PROVIDED TEXT.
● ● ● ● ● ● ●

Six years later, the very same tiger killed his owner while he was entering its cage to feed it. The beast's owner was Mr. Buwalda, who was listed as the contact person for the Canadian Exotic Animal Owners' Association. It seems that nature has its own ways…

This sad story only proves that not all animals are appropriate for a life of urban domestication. Unlike domestic animals, wild beasts have retained their primal instincts, which make them unpredictable and potentially dangerous — even for experts. Another reason for regulation is the threat of endangering a local ecosystem by introducing a new invasive species. And finally, some regulations ensure the protection and safety of the animals themselves.

Regulations and By-Laws

Squirrel Monkey by Tambako the Jaguar
Squirrel Monkey
by Tambako the Jaguar

Many animals are banned from the City completely. These include, for example, all non-human primates (chimpanzees, gorillas, monkeys, and lemurs), all marsupials (such as kangaroos, opossums, and wallabies), all crocodiles, lizards over two metres in length, and snakes over three metres in length.

Nevertheless, there are also a few exceptions. An animal that has resided in the city before becoming prohibited is allowed. Animals that are used for film, TV, or educational programs are also permitted to live within city boundaries. Each exception has its own individual terms, and it's the responsibility of the owner to tell if the pet qualifies.

There are rather severe penalties for violating the Municipal Code. If a prohibited animal is discovered by a City of Toronto By-law Enforcement Officer, it will be immediately impounded, and a fine up to $5,000 will be issued to the owner. The City of Toronto Animal Services has the responsibility to determine its fate — including the possibility of relocating the animal or euthanizing it.

● ● ● ● ● ● ●

RECORD EXTRACTS.
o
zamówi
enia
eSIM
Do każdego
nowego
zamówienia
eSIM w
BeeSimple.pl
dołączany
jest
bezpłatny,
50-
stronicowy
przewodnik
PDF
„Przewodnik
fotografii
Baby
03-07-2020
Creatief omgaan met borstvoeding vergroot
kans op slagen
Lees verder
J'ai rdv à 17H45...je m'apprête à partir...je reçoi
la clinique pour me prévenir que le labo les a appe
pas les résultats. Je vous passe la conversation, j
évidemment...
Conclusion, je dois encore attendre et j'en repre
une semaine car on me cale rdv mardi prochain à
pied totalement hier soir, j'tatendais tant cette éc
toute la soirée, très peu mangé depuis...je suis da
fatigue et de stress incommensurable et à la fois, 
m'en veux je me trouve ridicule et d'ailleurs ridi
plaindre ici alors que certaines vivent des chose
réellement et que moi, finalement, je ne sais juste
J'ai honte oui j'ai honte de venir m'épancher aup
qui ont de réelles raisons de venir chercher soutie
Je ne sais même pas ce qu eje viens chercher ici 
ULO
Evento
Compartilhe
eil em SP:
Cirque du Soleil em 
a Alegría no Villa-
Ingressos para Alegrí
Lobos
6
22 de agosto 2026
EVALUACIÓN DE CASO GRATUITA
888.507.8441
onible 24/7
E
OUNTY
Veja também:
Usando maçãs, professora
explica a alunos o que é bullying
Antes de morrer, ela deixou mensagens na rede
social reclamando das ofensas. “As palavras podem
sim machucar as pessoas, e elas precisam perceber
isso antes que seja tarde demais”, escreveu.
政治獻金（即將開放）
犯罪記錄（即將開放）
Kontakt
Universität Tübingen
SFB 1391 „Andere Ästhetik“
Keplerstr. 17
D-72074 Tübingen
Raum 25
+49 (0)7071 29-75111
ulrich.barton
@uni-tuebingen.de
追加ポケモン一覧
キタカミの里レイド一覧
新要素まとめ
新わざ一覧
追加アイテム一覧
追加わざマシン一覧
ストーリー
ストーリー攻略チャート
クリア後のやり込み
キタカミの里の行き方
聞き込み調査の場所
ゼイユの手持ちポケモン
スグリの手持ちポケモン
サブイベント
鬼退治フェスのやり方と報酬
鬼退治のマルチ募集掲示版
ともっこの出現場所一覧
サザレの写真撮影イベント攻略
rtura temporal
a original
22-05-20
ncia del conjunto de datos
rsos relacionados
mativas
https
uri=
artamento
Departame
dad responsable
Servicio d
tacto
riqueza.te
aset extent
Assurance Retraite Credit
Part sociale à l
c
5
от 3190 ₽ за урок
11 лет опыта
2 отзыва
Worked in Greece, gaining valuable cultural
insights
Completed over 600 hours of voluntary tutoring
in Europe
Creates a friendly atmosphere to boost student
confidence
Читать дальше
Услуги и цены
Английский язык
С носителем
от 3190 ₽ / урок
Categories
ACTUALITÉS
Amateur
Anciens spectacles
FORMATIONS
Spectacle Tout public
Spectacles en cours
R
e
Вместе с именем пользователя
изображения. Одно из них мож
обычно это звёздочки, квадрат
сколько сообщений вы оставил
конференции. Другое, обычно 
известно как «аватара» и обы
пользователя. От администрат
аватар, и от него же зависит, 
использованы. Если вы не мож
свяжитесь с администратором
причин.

● ● ● ● ● ● ●

USING THE INFORMATION.
a - Answer these questions using the text on Toronto's exotic pet rules, one answer per line, marked the same way.
(i) What association listed Mr. Buwalda as its contact person?
(ii) Above what length are snakes banned from the City?
(iii) What is the largest fine an owner can receive when a prohibited animal is discovered?
b - Extend the text on Toronto's exotic pet rules by writing what comes after its final sentence.

ANSWERS BY ITEM NUMBER.
a -
(i) The Canadian Exotic Animal Owners' Association.
(ii) Three metres.
(iii) $5,000.

b -
The official legal document is available at the City of Toronto website.

Where to Get an Exotic Pet

When you've considered all the pros and cons and you're still interested in buying an exotic pet, there are a few options. One of them is to look for advertisements on the Internet, but you should know that this is a little bit risky, as you can't really tell the serious ads from the unreliable ones.

Therefore, you should rather look for well-known and respectable pet stores, where animals are being sold and taken care of by experts who are also able to provide you with some professional advice. One of the most important things is to make sure that you will be able to take care of your pet properly. There are quite a few exotic pet shops in Toronto, and it shouldn't take much time to "Google" the one closest to your neighbourhood!

Or you can go for a compromise. How about turning your dog into a tiger? Or would you prefer a panda?

Maybe that's a bit too crazy? Perhaps, but it's still better than threatening yourself and the people around you with a real tiger.